Florida continues to lead the U.S. and its territories in the number of people killed and injured by exploding Takata airbags, according to new numbers released today by U.S. Sen. Bill Nelson (D-FL).
Takata airbag ruptures have been linked to three deaths and 83 injuries in Florida. Moreover, injuries in the state have risen by almost 400-percent since December 2014.
Puerto Rico, Texas, California and Georgia round out the top five with the most deaths and injuries from defective Takata airbags. Nearly three-fourths of all U.S. casualties occurred in the four states and the territory of Puerto Rico.
“These numbers show that we still have a huge problem with getting these dangerous airbags replaced and off our highways,” said Nelson, who serves as the highest ranking Democrat on the Senate Commerce Committee, which oversees the automakers. “Consumers should heed the recall warnings and get their vehicle repaired as soon as possible.

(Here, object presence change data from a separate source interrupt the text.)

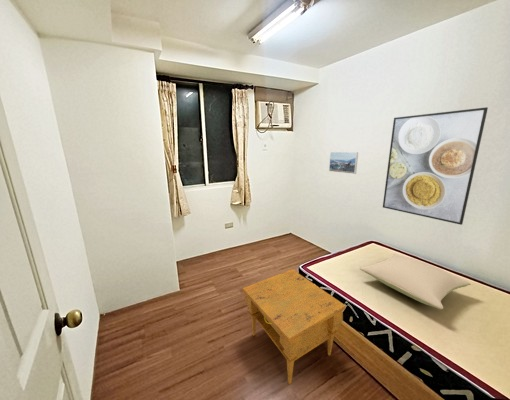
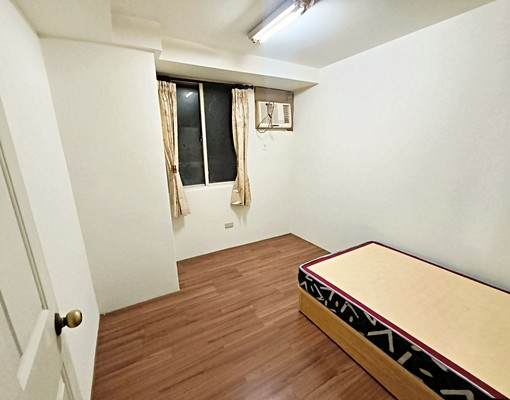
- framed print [382,106,489,226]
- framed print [328,151,359,175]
- pillow [359,253,472,310]
- nightstand [242,268,347,386]
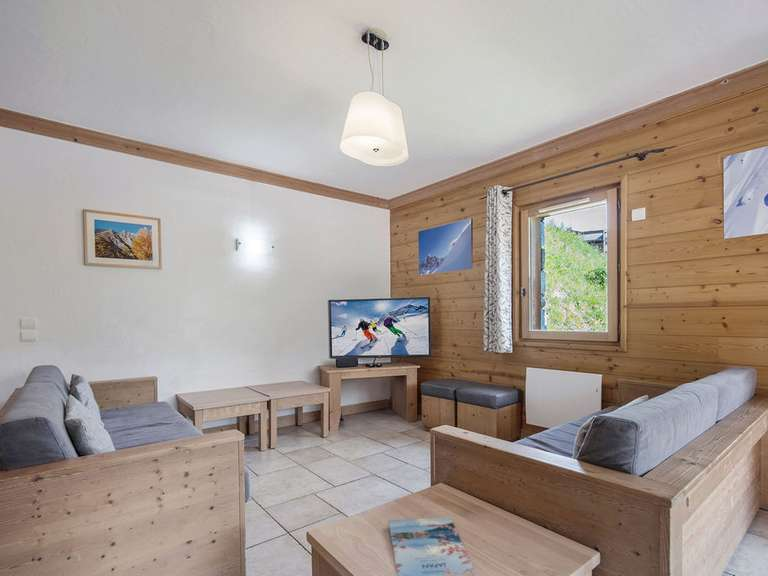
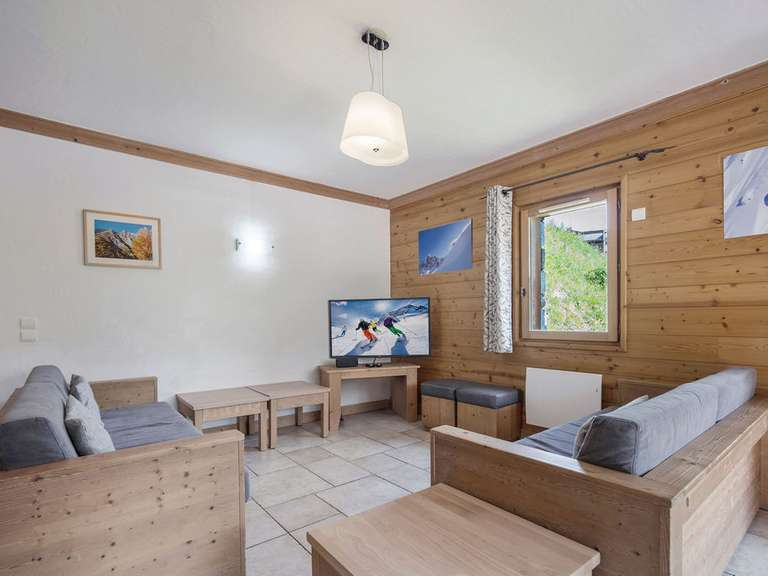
- magazine [387,516,477,576]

Failure to do so could result in death or life altering injuries.”
Honda vehicles with defective Takata airbags accounted for all three deaths and 55 of the 83 injuries in Florida. Toyota ranked second with 13 injuries reported in the state.
The state-specific numbers were tallied from information provided to Nelson by the 19 automakers that use Takata’s non-desiccated ammonium nitrate-based inflators.
Nelson also reported on Friday that only 45 percent of the Florida vehicles under recall for Takata airbags had been fixed as of mid-April, according to data obtained from the Takata Independent Monitor. In total, 1.3 million recalled vehicles have yet to be repaired in Florida.
Release of the new numbers comes in advance of a hearing the U.S. Senate Commerce Committee will hold next week on the nomination of Heidi King to head the National Highway Traffic Safety Administration (NHTSA) which ordered the Takata recalls. Nelson intends to seek a commitment from King that, if confirmed, she will speed up efforts to get the exploding airbags replaced.
Consumers who wish to check whether their vehicles are under active recall due to defective Takata airbags can visit the U.S. government’s website at SaferCar.gov.